> [HOW TO COMPLETE THIS TASK] Using the listing below, report how many lines contain the word "CROSS" and give no other words.

> [SUPPLIED RECORDS]
=-=-=-=-=

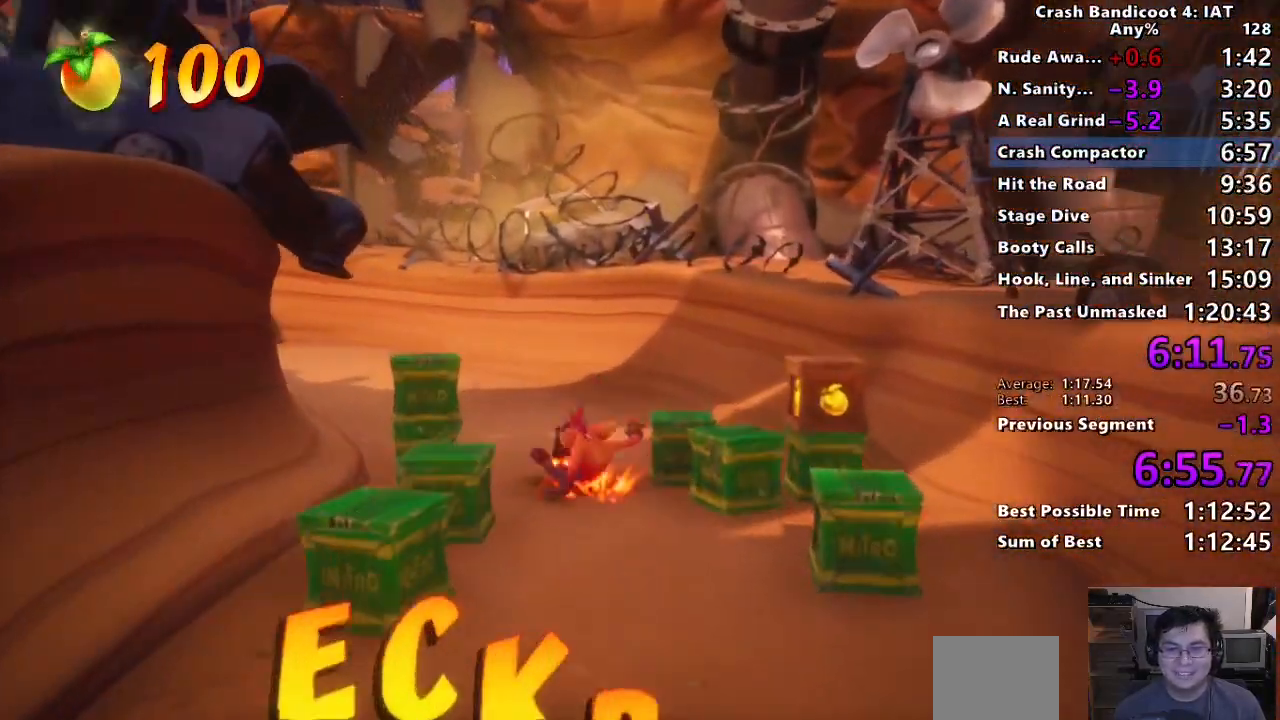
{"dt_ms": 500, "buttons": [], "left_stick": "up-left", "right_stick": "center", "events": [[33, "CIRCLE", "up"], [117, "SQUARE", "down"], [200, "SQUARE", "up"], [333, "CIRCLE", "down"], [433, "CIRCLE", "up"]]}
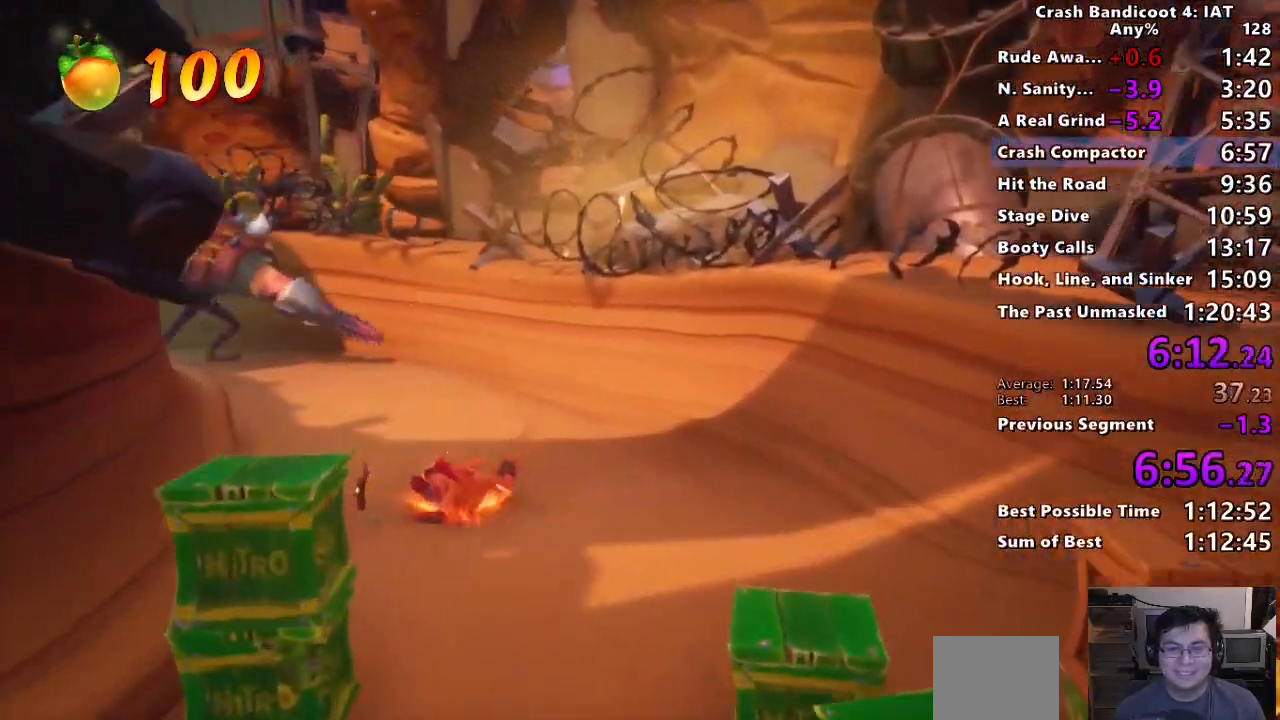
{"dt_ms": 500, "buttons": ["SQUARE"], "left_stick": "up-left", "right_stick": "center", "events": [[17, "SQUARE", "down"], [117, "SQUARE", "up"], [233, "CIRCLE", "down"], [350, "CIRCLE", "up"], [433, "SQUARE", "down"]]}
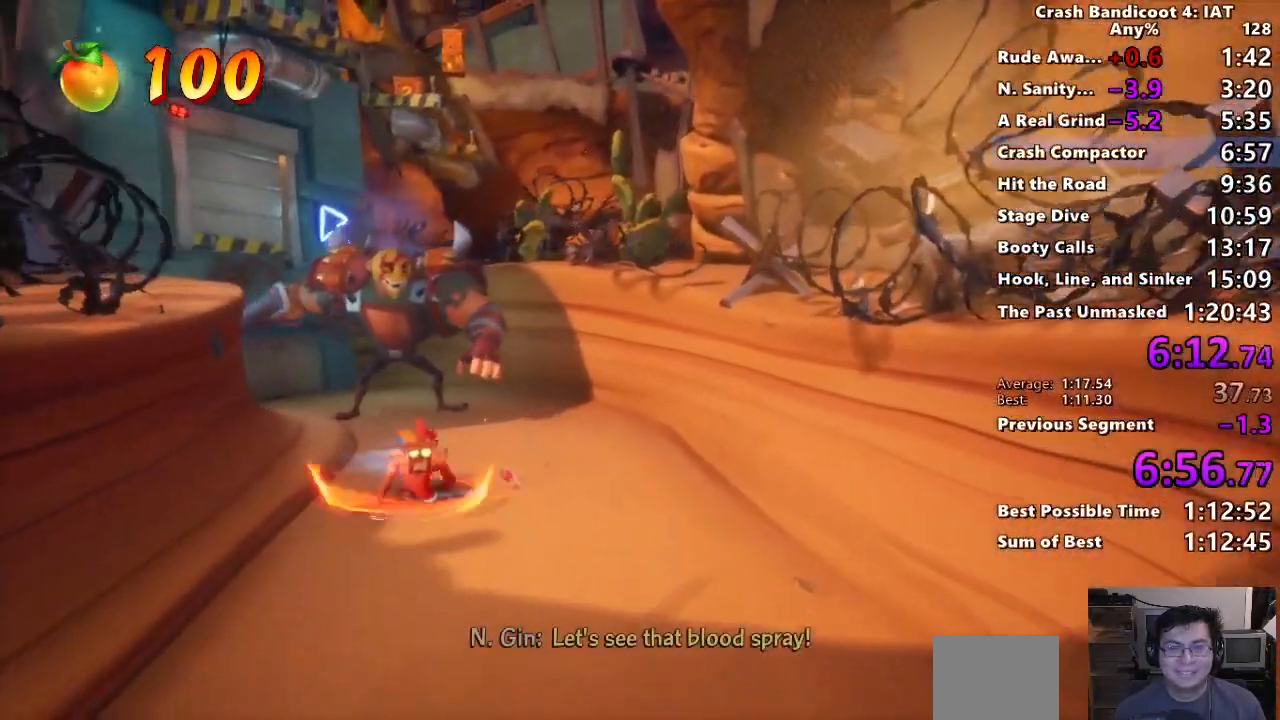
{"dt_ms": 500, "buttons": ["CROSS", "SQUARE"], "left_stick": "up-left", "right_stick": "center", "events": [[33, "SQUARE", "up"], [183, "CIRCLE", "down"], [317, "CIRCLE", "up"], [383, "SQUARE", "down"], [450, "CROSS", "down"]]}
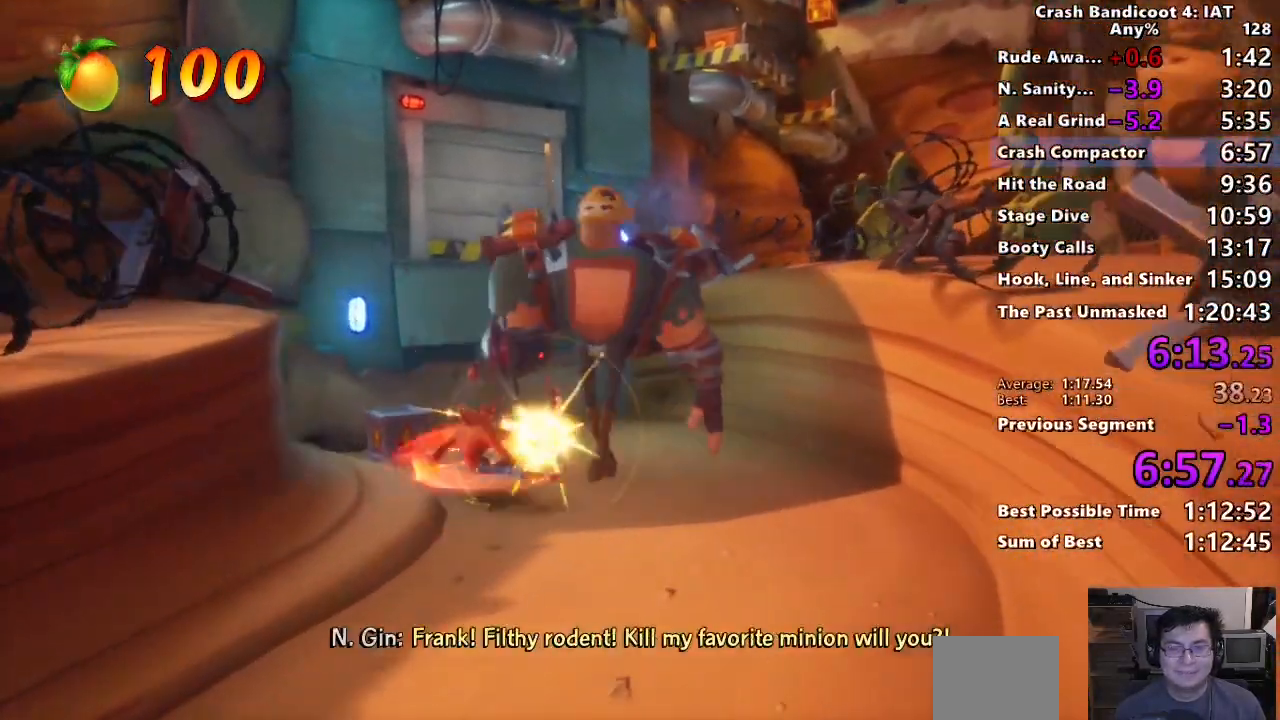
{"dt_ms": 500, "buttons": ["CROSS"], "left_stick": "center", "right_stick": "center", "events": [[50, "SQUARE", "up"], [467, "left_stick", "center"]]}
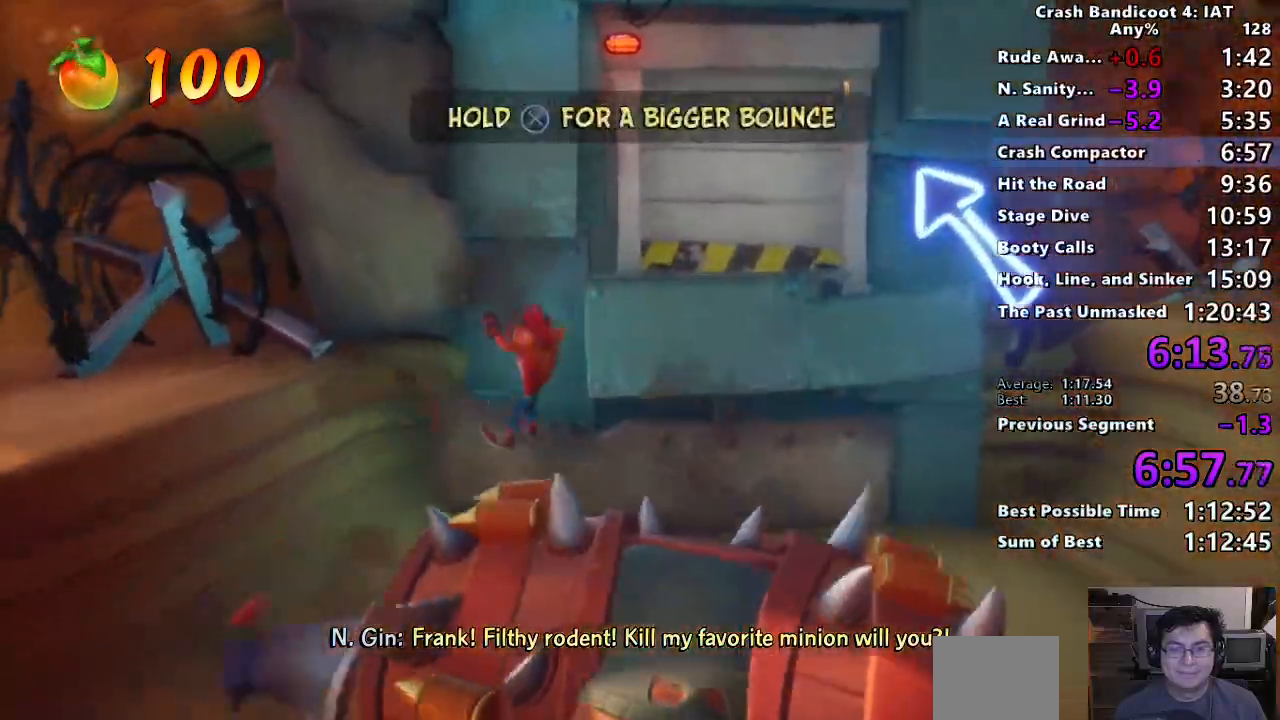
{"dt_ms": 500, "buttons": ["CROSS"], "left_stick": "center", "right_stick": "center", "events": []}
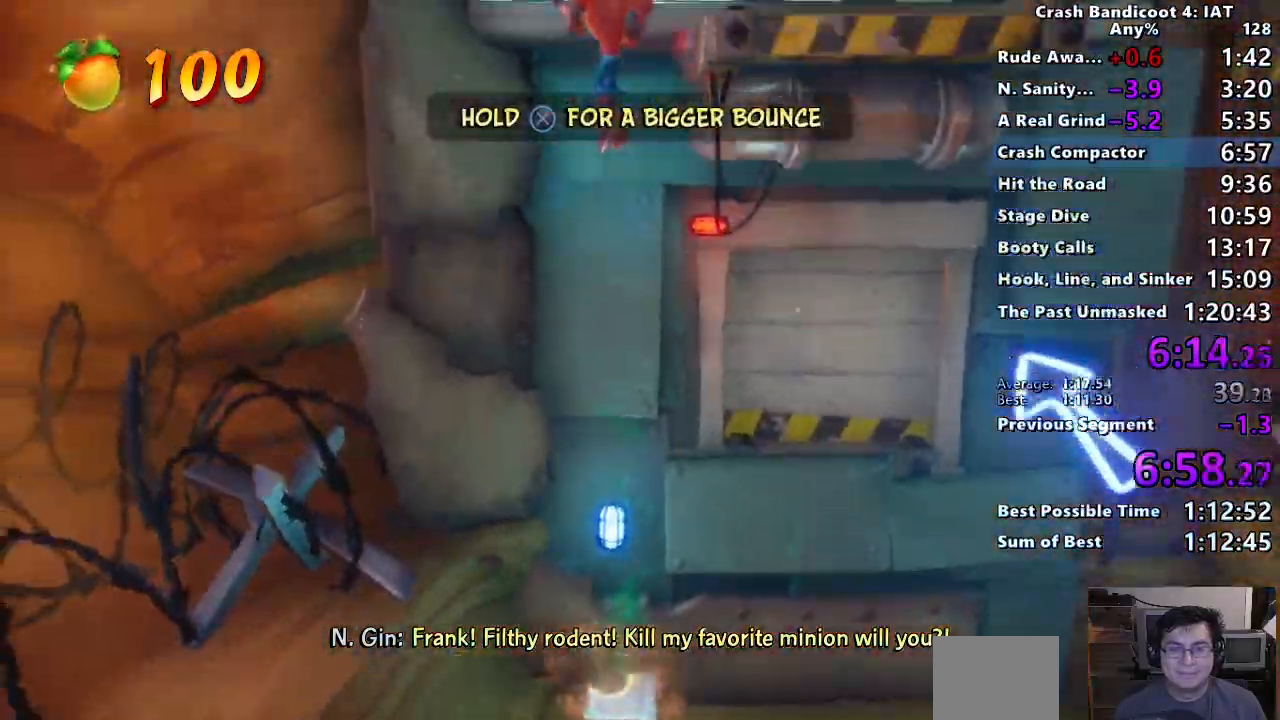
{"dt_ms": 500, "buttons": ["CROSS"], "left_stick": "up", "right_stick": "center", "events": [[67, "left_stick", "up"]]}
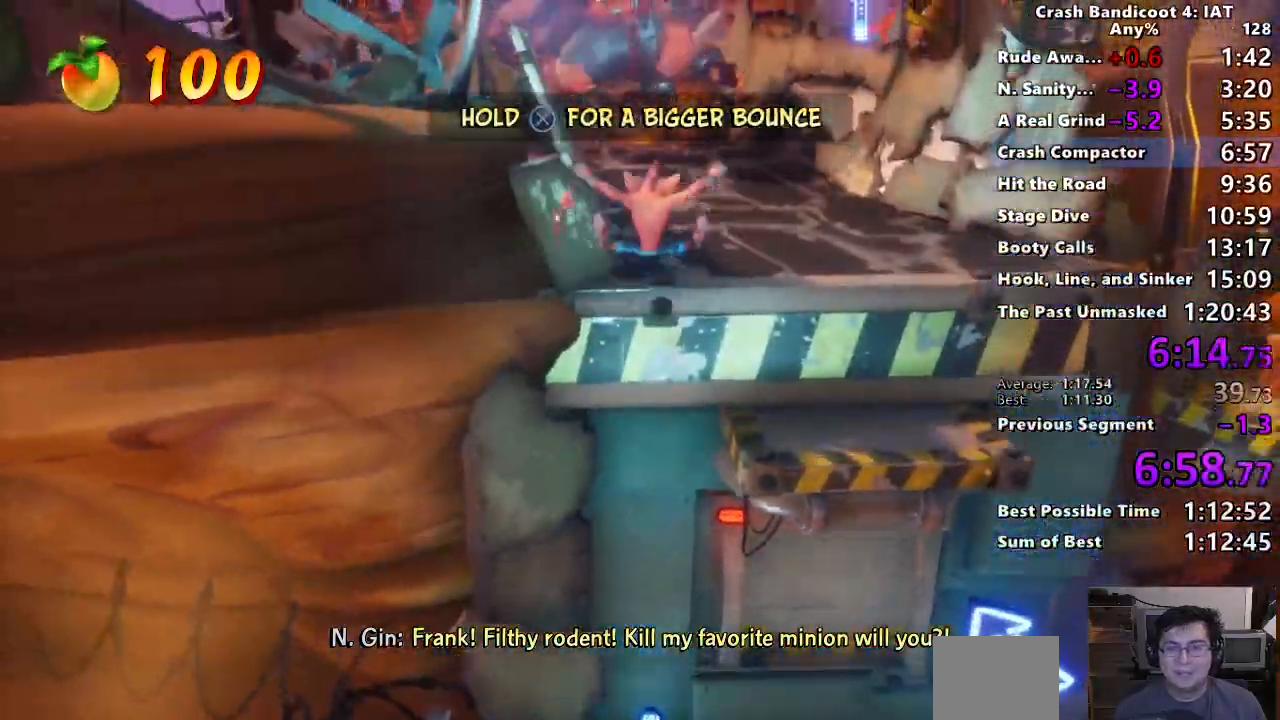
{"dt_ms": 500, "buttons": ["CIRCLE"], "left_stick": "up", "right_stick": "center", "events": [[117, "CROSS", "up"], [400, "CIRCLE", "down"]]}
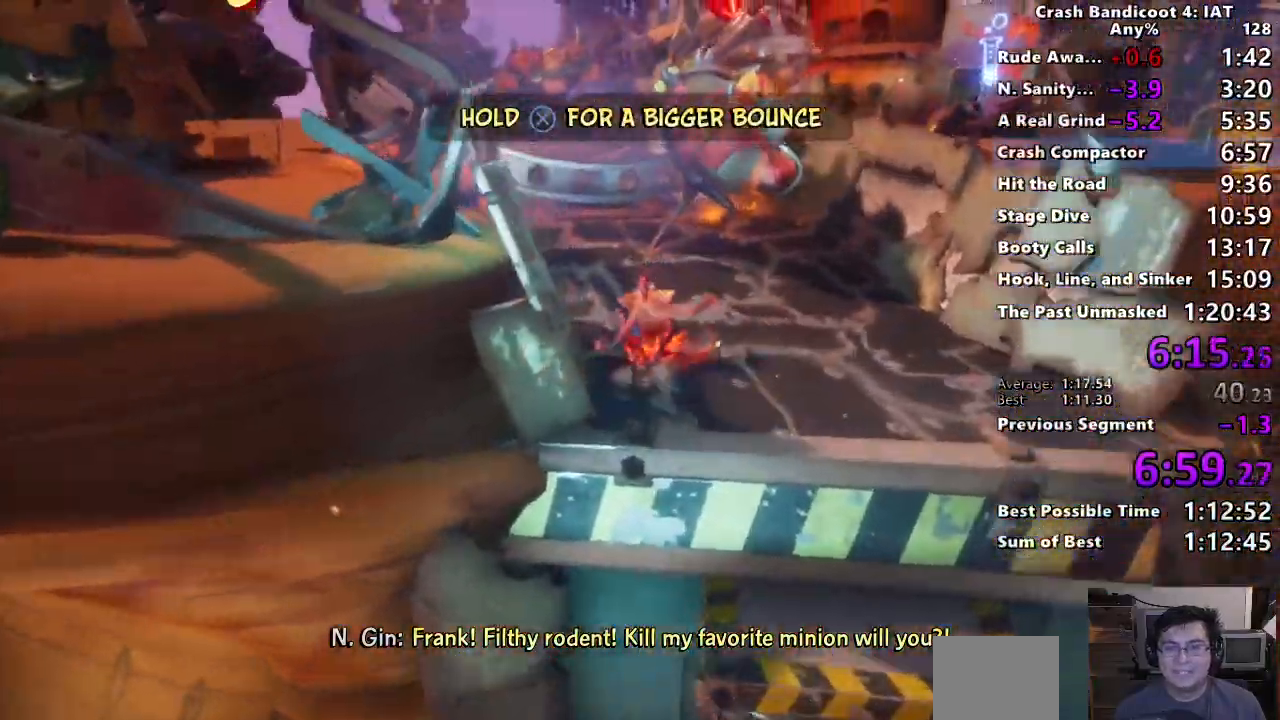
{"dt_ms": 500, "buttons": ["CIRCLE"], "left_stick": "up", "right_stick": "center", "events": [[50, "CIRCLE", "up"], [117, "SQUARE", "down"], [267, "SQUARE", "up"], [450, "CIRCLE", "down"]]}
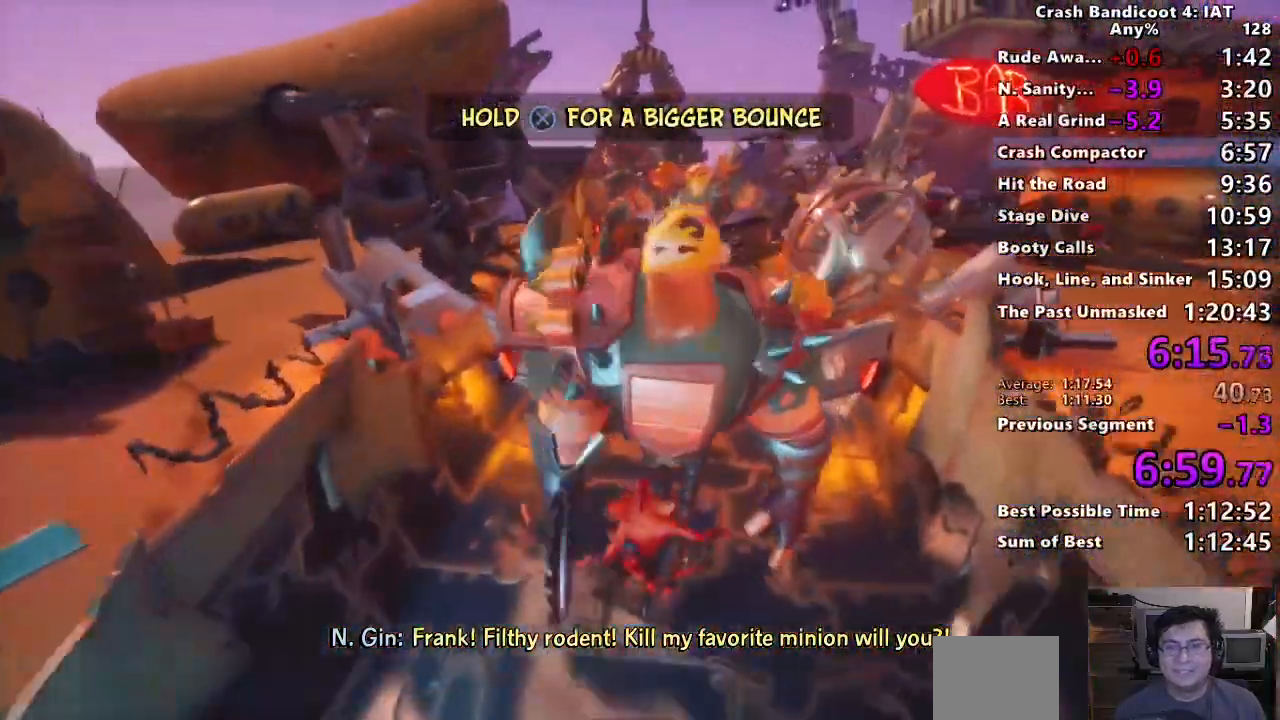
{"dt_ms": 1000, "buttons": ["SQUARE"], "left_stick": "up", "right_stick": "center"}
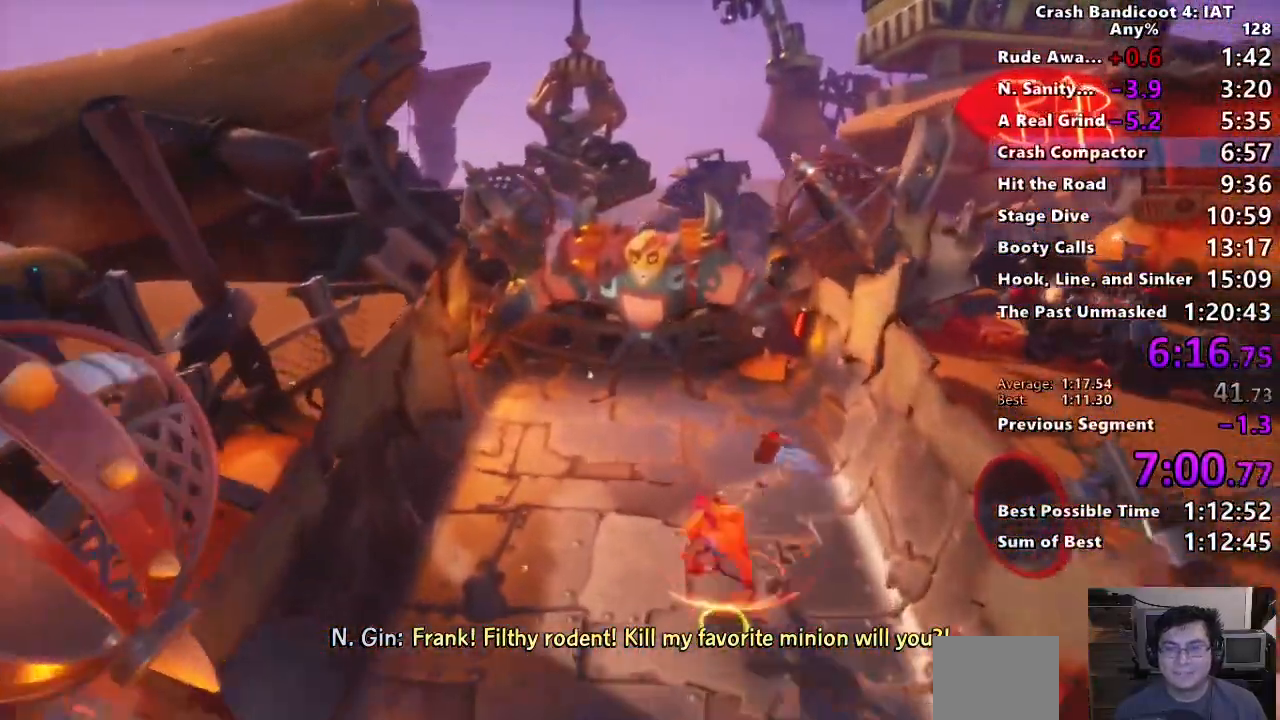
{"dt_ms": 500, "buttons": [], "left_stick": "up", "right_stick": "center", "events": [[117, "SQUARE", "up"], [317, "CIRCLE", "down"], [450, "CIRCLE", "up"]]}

=-=-=-=-=

> [RESULT OF THIS EXERCISE] 5